The next one gives us a two-key plot, not for only the subset but the whole set of values as a function of support and confidence.
subrules <- sample(subset_groc, 20)
plot(subset_groc, method="matrix", measure="lift", control=list(reorder='support/confidence'))
## Itemsets in Antecedent (LHS)
## [1] "{root vegetables}" "{whipped/sour cream}"
## [3] "{root vegetables,whole milk}" "{other vegetables,yogurt}"
## [5] "{chicken}" "{tropical fruit,whole milk}"
## [7] "{whipped/sour cream,whole milk}" "{onions}"
## [9] "{hamburger meat}" "{tropical fruit,yogurt}"
## [11] "{root vegetables,yogurt}" "{other vegetables,pip fruit}"
## [13] "{pip fruit,whole milk}" "{citrus fruit,whole milk}"
## [15] "{rolls/buns,root vegetables}" "{domestic eggs,other vegetables}"
## [17] "{domestic eggs,whole milk}" "{root vegetables,tropical fruit}"
## [19] "{butter,other vegetables}" "{butter,whole milk}"

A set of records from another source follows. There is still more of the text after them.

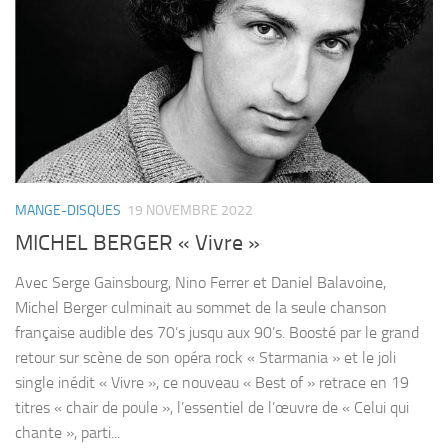
MANGE-DISQUES
19 NOVEMBRE 2022
MICHEL BERGER « Vivre »
Avec Serge Gainsbourg, Nino Ferrer et Daniel Balavoine,
Michel Berger culminait au sommet de la seule chanson
française audible des 70’s jusqu aux 90’s. Boosté par le grand
retour sur scène de son opéra rock « Starmania » et le joli
single inédit « Vivre », ce nouveau « Best of » retrace en 19
titres « chair de poule », l’essentiel de l’œuvre de « Celui qui
chante », parti...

## [21] "{whipped/sour cream,yogurt}" "{citrus fruit,root vegetables}"
## [23] "{pork,whole milk}" "{curd,yogurt}"
## Itemsets in Consequent (RHS)
## [1] "{other vegetables}" "{whole milk}"
plot(subrules, method="graph", control=list(layout=igraph::in_circle()))
The final graphs are a matrix representation of the matrix of rules with the color scale showing the lift. We can match the matrix to the lift values above and get the exact items in the basket.
Hence, these visualizations depict the strength of the associations.